How to Use the Inputs

  1. Select your tea type from the dropdown (green, black, oolong, etc.).
  2. Choose the specific variety if you know it.
  3. Select Western or gongfu brewing style.
  4. Enter your vessel size (cup, teapot, gaiwan).
  5. View the recommended temperature, steep time, and leaf amount.
  6. Track multiple infusions with the infusion table.
Formula used
Western: 2-3g tea per 8 oz water, single steep 2-5 min. Gongfu: 5-8g tea per 100-150 mL, multiple steeps 15-60 sec each. Temperature ranges: Green 160-185°F, White 170-185°F, Oolong 185-205°F, Black 200-212°F, Pu-erh 200-212°F, Herbal 212°F.

Example Calculation

Result: 3g tea, 175°F water, steep 1.5-2 minutes

Sencha (green tea) brews best at 170-180°F for 1-2 minutes. For a 350 mL (12 oz) cup: 3g loose leaf. Water that's too hot or steeped too long makes green tea bitter.

Tips & Best Practices

  • Don't use a thermometer? Boil water and let it cool: 1 min = ~195°F, 3 min = ~175°F, 5 min = ~160°F.
  • Pre-warm your teapot or cup with hot water before brewing — cold vessels cool water too quickly.
  • If tea is too strong, reduce steep time by 15-30 seconds rather than using less leaf.
  • Store tea away from light, moisture, and strong odors. Sealed, opaque containers are best.
  • Loose leaf tea is almost always better quality and more economical per cup than tea bags.
  • After gongfu brewing, empty leaves fully between infusions — water left sitting over-extracts.

Tea Types and Their Characters

**Green:** Unoxidized, vegetal/grassy/sweet. Japan: sencha, gyokuro, genmaicha. China: Dragonwell (Long Jing), bi luo chun. **White:** Minimally processed, delicate/floral/sweet. Silver Needle, White Peony. **Oolong:** Partially oxidized (15-85%), complex/fruity/toasty. Light: Tieguanyin, Ali Shan.

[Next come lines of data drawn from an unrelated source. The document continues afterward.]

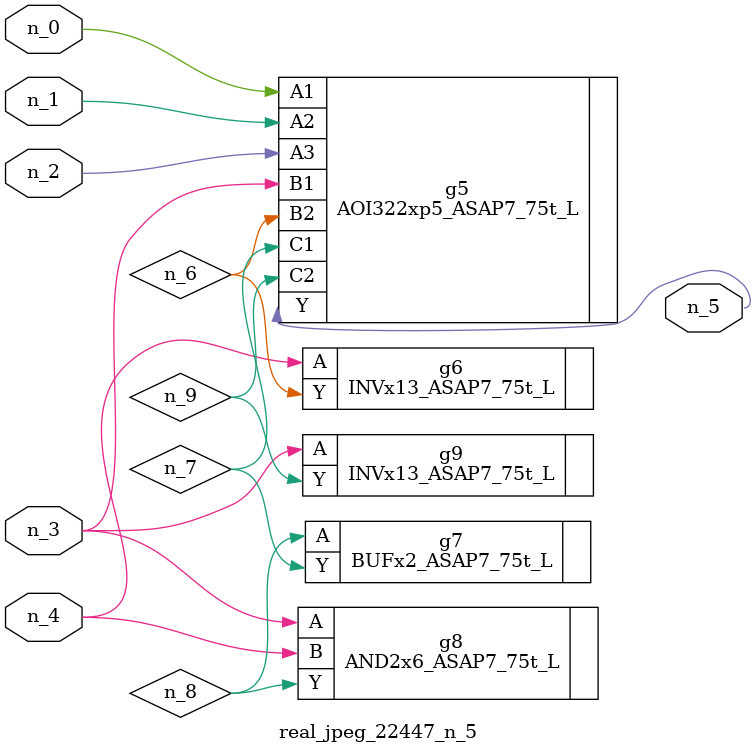
<source format=v>
module real_jpeg_22447_n_5 (n_4, n_0, n_1, n_2, n_3, n_5);

input n_4;
input n_0;
input n_1;
input n_2;
input n_3;

output n_5;

wire n_8;
wire n_6;
wire n_7;
wire n_9;

AOI322xp5_ASAP7_75t_L g5 ( 
.A1(n_0),
.A2(n_1),
.A3(n_2),
.B1(n_3),
.B2(n_6),
.C1(n_7),
.C2(n_9),
.Y(n_5)
);

AND2x6_ASAP7_75t_L g8 ( 
.A(n_3),
.B(n_4),
.Y(n_8)
);

INVx13_ASAP7_75t_L g9 ( 
.A(n_3),
.Y(n_9)
);

INVx13_ASAP7_75t_L g6 ( 
.A(n_4),
.Y(n_6)
);

BUFx2_ASAP7_75t_L g7 ( 
.A(n_8),
.Y(n_7)
);


endmodule
</source>
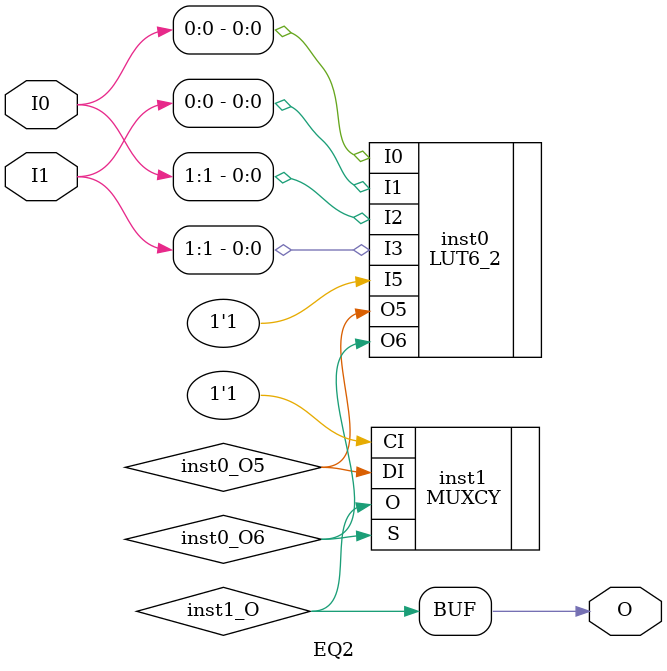
<source format=v>
module EQ2 (input [1:0] I0, input [1:0] I1, output  O);
wire  inst0_O5;
wire  inst0_O6;
wire  inst1_O;
LUT6_2 #(.INIT(64'h9009900990099009)) inst0 (.I0(I0[0]), .I1(I1[0]), .I2(I0[1]), .I3(I1[1]), .I5(1'b1), .O5(inst0_O5), .O6(inst0_O6));
MUXCY inst1 (.DI(inst0_O5), .CI(1'b1), .S(inst0_O6), .O(inst1_O));
assign O = inst1_O;
endmodule


</source>
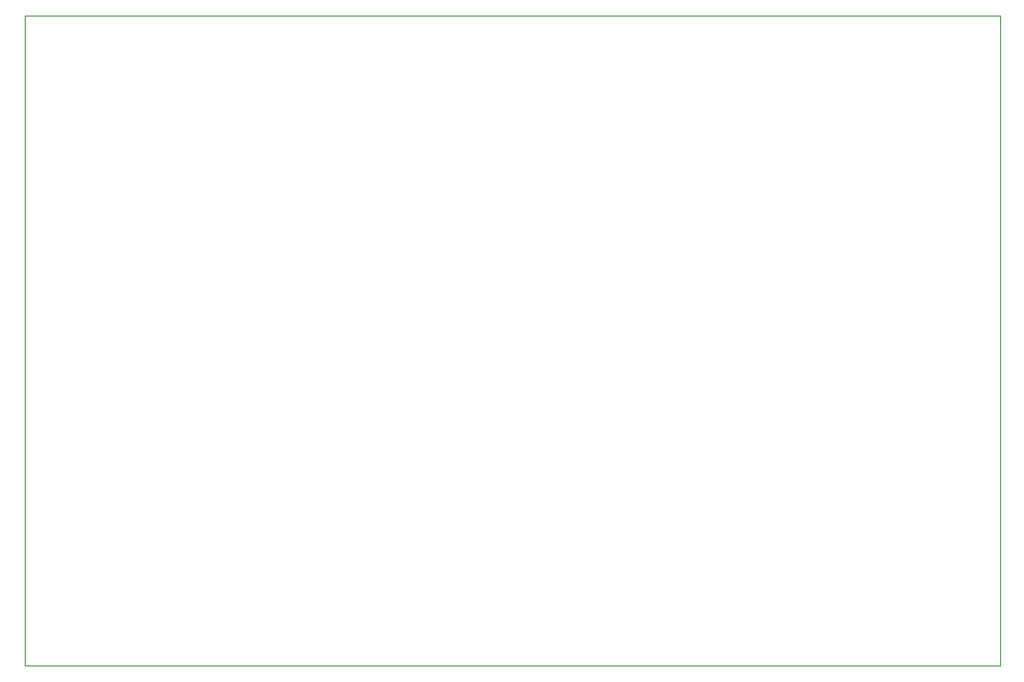
<source format=gm1>
G04 #@! TF.GenerationSoftware,KiCad,Pcbnew,8.0.6*
G04 #@! TF.CreationDate,2025-01-20T10:34:49+07:00*
G04 #@! TF.ProjectId,test_1,74657374-5f31-42e6-9b69-6361645f7063,rev?*
G04 #@! TF.SameCoordinates,Original*
G04 #@! TF.FileFunction,Profile,NP*
%FSLAX46Y46*%
G04 Gerber Fmt 4.6, Leading zero omitted, Abs format (unit mm)*
G04 Created by KiCad (PCBNEW 8.0.6) date 2025-01-20 10:34:49*
%MOMM*%
%LPD*%
G01*
G04 APERTURE LIST*
G04 #@! TA.AperFunction,Profile*
%ADD10C,0.038100*%
G04 #@! TD*
G04 APERTURE END LIST*
D10*
X70000000Y-80000000D02*
X70000000Y-140000000D01*
X70000000Y-140000000D02*
X160000000Y-140000000D01*
X160000000Y-140000000D02*
X160000000Y-80000000D01*
X160000000Y-80000000D02*
X70000000Y-80000000D01*
M02*

</source>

Dark: Da Hong Pao, Shui Xian. **Black:** Fully oxidized, bold/malty/rich. Assam, Ceylon, Darjeeling, Keemun, Lapsang Souchong. **Pu-erh:** Aged/fermented, earthy/smooth. Sheng (raw) and Shou (ripe). **Herbal:** Not technically tea (no Camellia sinensis), caffeine-free. Chamomile, peppermint, rooibos.

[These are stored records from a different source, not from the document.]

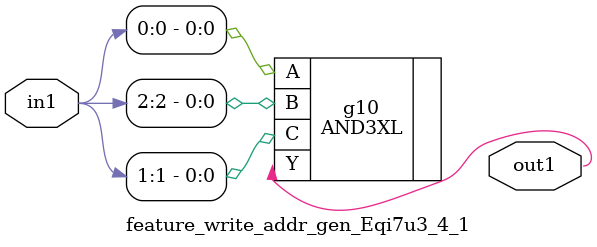
<source format=v>
`timescale 1ps / 1ps


module feature_write_addr_gen_Eqi7u3_4_1(in1, out1);
  input [2:0] in1;
  output out1;
  wire [2:0] in1;
  wire out1;
  AND3XL g10(.A (in1[0]), .B (in1[2]), .C (in1[1]), .Y (out1));
endmodule



</source>
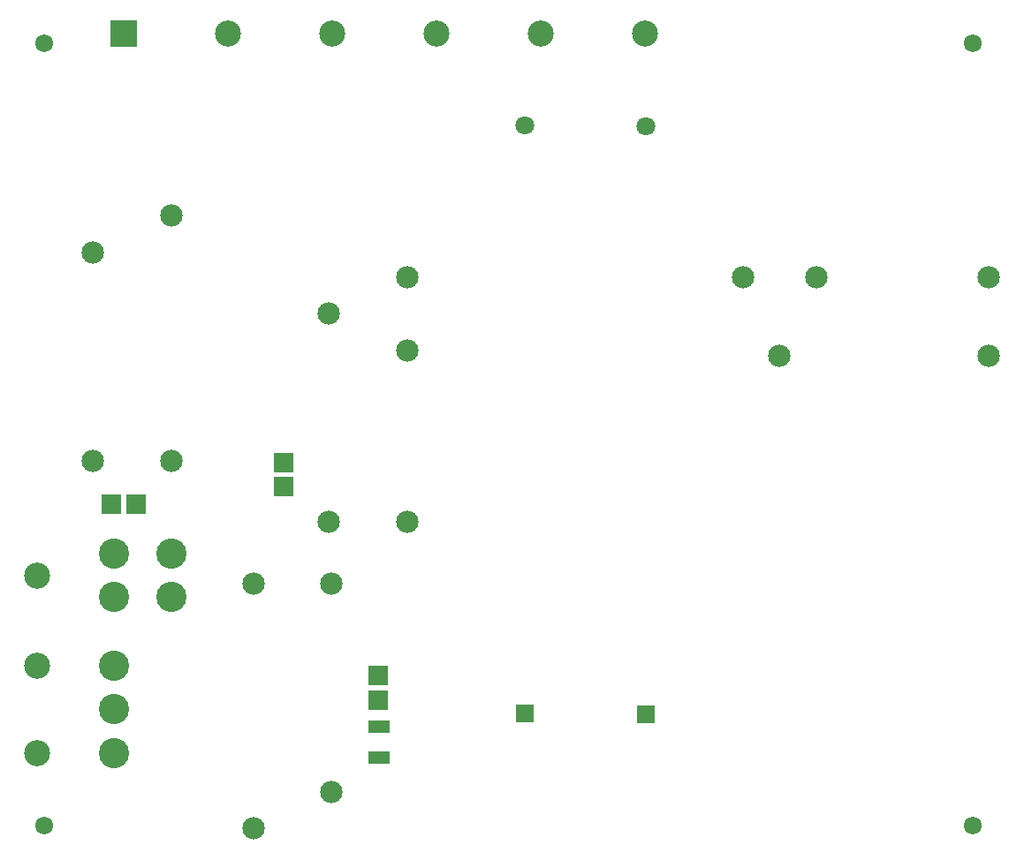
<source format=gts>
G04*
G04 #@! TF.GenerationSoftware,Altium Limited,Altium Designer,19.0.10 (269)*
G04*
G04 Layer_Color=8388736*
%FSLAX25Y25*%
%MOIN*%
G70*
G01*
G75*
%ADD19R,0.07874X0.04921*%
%ADD20R,0.07677X0.07480*%
%ADD21R,0.07480X0.07677*%
%ADD22R,0.09843X0.09843*%
%ADD23C,0.09843*%
%ADD24C,0.08465*%
%ADD25C,0.11417*%
%ADD26R,0.07087X0.07087*%
%ADD27C,0.07087*%
%ADD28C,0.06787*%
D19*
X162000Y72905D02*
D03*
Y61094D02*
D03*
D20*
X161393Y92016D02*
D03*
Y82961D02*
D03*
X126000Y163500D02*
D03*
Y172555D02*
D03*
D21*
X61036Y157000D02*
D03*
X70091D02*
D03*
D22*
X65520Y334500D02*
D03*
D23*
X262370D02*
D03*
X104890D02*
D03*
X144260D02*
D03*
X183630D02*
D03*
X223000D02*
D03*
X33000Y130000D02*
D03*
Y96000D02*
D03*
Y62929D02*
D03*
D24*
X54000Y173260D02*
D03*
Y252000D02*
D03*
X83528Y265779D02*
D03*
Y173260D02*
D03*
X144000Y127000D02*
D03*
Y48260D02*
D03*
X114472Y34480D02*
D03*
Y127000D02*
D03*
X142973Y150039D02*
D03*
Y228780D02*
D03*
X172500Y242559D02*
D03*
Y215000D02*
D03*
Y150039D02*
D03*
X391740Y213000D02*
D03*
X313000D02*
D03*
X299220Y242528D02*
D03*
X326780D02*
D03*
X391740D02*
D03*
D25*
X61740Y121732D02*
D03*
Y138268D02*
D03*
X83394Y121732D02*
D03*
Y138268D02*
D03*
X61740Y96000D02*
D03*
Y79465D02*
D03*
Y62929D02*
D03*
D26*
X217000Y78000D02*
D03*
X262500Y77500D02*
D03*
D27*
X217000Y300000D02*
D03*
X262500Y299500D02*
D03*
D28*
X35433Y330709D02*
D03*
Y35433D02*
D03*
X385827D02*
D03*
Y330709D02*
D03*
M02*

</source>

Why Temperature Matters So Much

Camellia sinensis leaves contain catechins (bitter), amino acids (sweet/umami), and volatile aromatics (floral/fruity). **Below 160°F:** Amino acids dissolve well, catechins barely extract: sweet, light. **160-180°F:** Moderate catechin extraction balanced with amino acids: the green tea sweet spot. **180-200°F:** Higher catechin extraction, more body and tannin: oolong territory. **200-212°F:** Maximum extraction of everything, including heavy tannins: black tea needs this to develop full flavor. Brewing black tea cool produces weak results; brewing green tea hot produces bitter results.

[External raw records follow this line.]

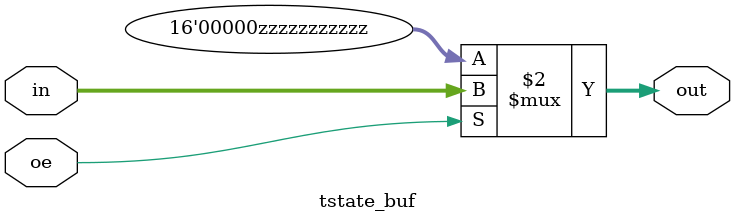
<source format=v>
`timescale 1ns / 1ps

//Basic parameterized tristate buffer
//Active high output enable
module tstate_buf #(parameter WIDTH=16)(
    input [WIDTH-1:0]in,
    input oe,
    output [WIDTH-1:0]out
    );
    
    assign out = oe ? in : 11'bz;
    
endmodule

</source>
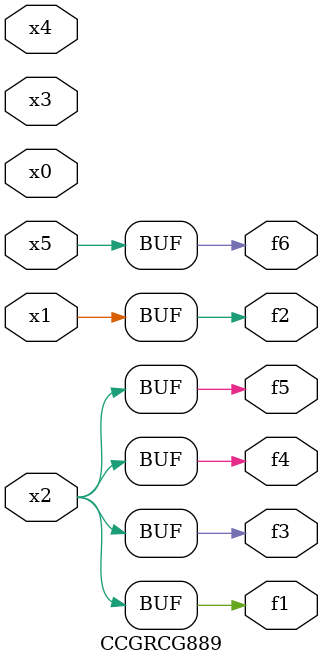
<source format=v>
module CCGRCG889(
	input x0, x1, x2, x3, x4, x5,
	output f1, f2, f3, f4, f5, f6
);
	assign f1 = x2;
	assign f2 = x1;
	assign f3 = x2;
	assign f4 = x2;
	assign f5 = x2;
	assign f6 = x5;
endmodule

</source>
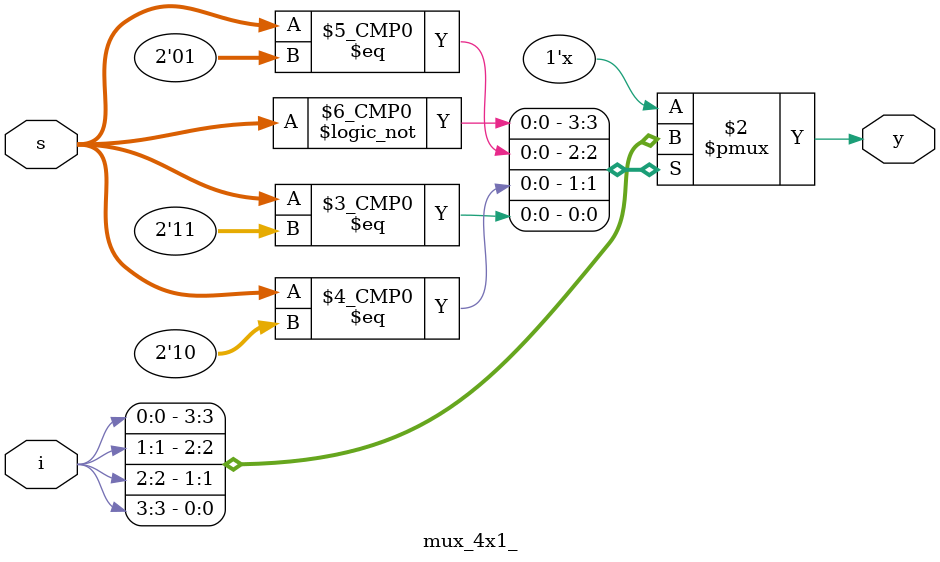
<source format=v>
module mux_4x1_(i,s,y);
input [3:0] i;
input [1:0] s;
output reg y;
always @(*) begin
    case(s)
    2'b00 : y = i[0];
    2'b01 : y = i[1];
    2'b10 : y = i[2];
    2'b11 : y = i[3];

    endcase
end
    
endmodule
</source>
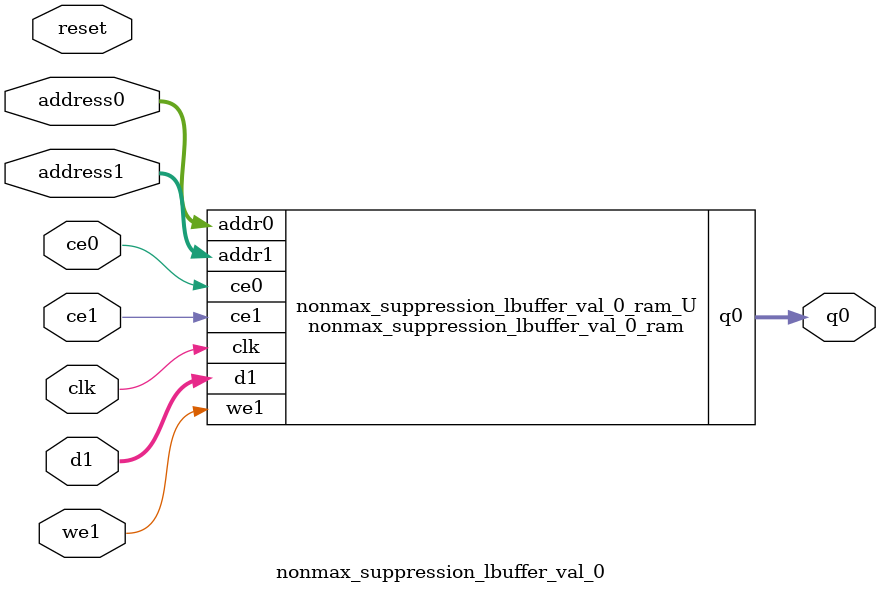
<source format=v>
`timescale 1 ns / 1 ps
module nonmax_suppression_lbuffer_val_0_ram (addr0, ce0, q0, addr1, ce1, d1, we1,  clk);

parameter DWIDTH = 16;
parameter AWIDTH = 11;
parameter MEM_SIZE = 1920;

input[AWIDTH-1:0] addr0;
input ce0;
output reg[DWIDTH-1:0] q0;
input[AWIDTH-1:0] addr1;
input ce1;
input[DWIDTH-1:0] d1;
input we1;
input clk;

(* ram_style = "block" *)reg [DWIDTH-1:0] ram[0:MEM_SIZE-1];




always @(posedge clk)  
begin 
    if (ce0) 
    begin
        q0 <= ram[addr0];
    end
end


always @(posedge clk)  
begin 
    if (ce1) 
    begin
        if (we1) 
        begin 
            ram[addr1] <= d1; 
        end 
    end
end


endmodule

`timescale 1 ns / 1 ps
module nonmax_suppression_lbuffer_val_0(
    reset,
    clk,
    address0,
    ce0,
    q0,
    address1,
    ce1,
    we1,
    d1);

parameter DataWidth = 32'd16;
parameter AddressRange = 32'd1920;
parameter AddressWidth = 32'd11;
input reset;
input clk;
input[AddressWidth - 1:0] address0;
input ce0;
output[DataWidth - 1:0] q0;
input[AddressWidth - 1:0] address1;
input ce1;
input we1;
input[DataWidth - 1:0] d1;



nonmax_suppression_lbuffer_val_0_ram nonmax_suppression_lbuffer_val_0_ram_U(
    .clk( clk ),
    .addr0( address0 ),
    .ce0( ce0 ),
    .q0( q0 ),
    .addr1( address1 ),
    .ce1( ce1 ),
    .we1( we1 ),
    .d1( d1 ));

endmodule


</source>
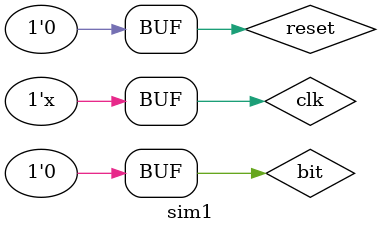
<source format=v>
`timescale 1ns / 1ps


module sim1;
    reg bit, clk, reset;
    wire found;
    
    always #5 clk = ~clk;
    
    Mealy vm(clk, reset, bit, found);
    
    initial begin
        clk = 1; bit = 0; reset = 0;
        
        #10 reset = 1;
        #10 reset = 0;
        
        #10 bit = 0;
        #10 bit = 0;
        #10 bit = 1;
        #10 bit = 1;
        #10 bit = 0;
        #10 bit = 1;
        #10 bit = 0;
        #10 bit = 1;
        #10 bit = 0;
        #10 bit = 0;
        #10 bit = 1;
        #10 bit = 0;
        #10 bit = 1;
        #10 bit = 1;
        #10 bit = 1;
        #10 bit = 0;
        #10 bit = 0;
    end
endmodule

</source>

Multiple Infusions: The Flavor Journey

Quality tea evolves across infusions. A typical oolong journey: **1st steep:** Light, floral, "opening up." **2nd-3rd:** Peak flavor, full body, complexity. **4th-5th:** Sweeter, smoother, less intense. **6th+:** Lighter, subtle, pleasant fade. High-quality pu-erh can maintain flavor across 15+ infusions in gongfu style.

Sources & Methodology

Last updated:

Frequently Asked Questions

  • Green tea should be brewed at 160-180°F (70-82°C). Delicate Japanese greens (gyokuro, sencha) prefer the lower end (160-170°F). Chinese greens (Dragonwell, gunpowder) can handle 175-185°F.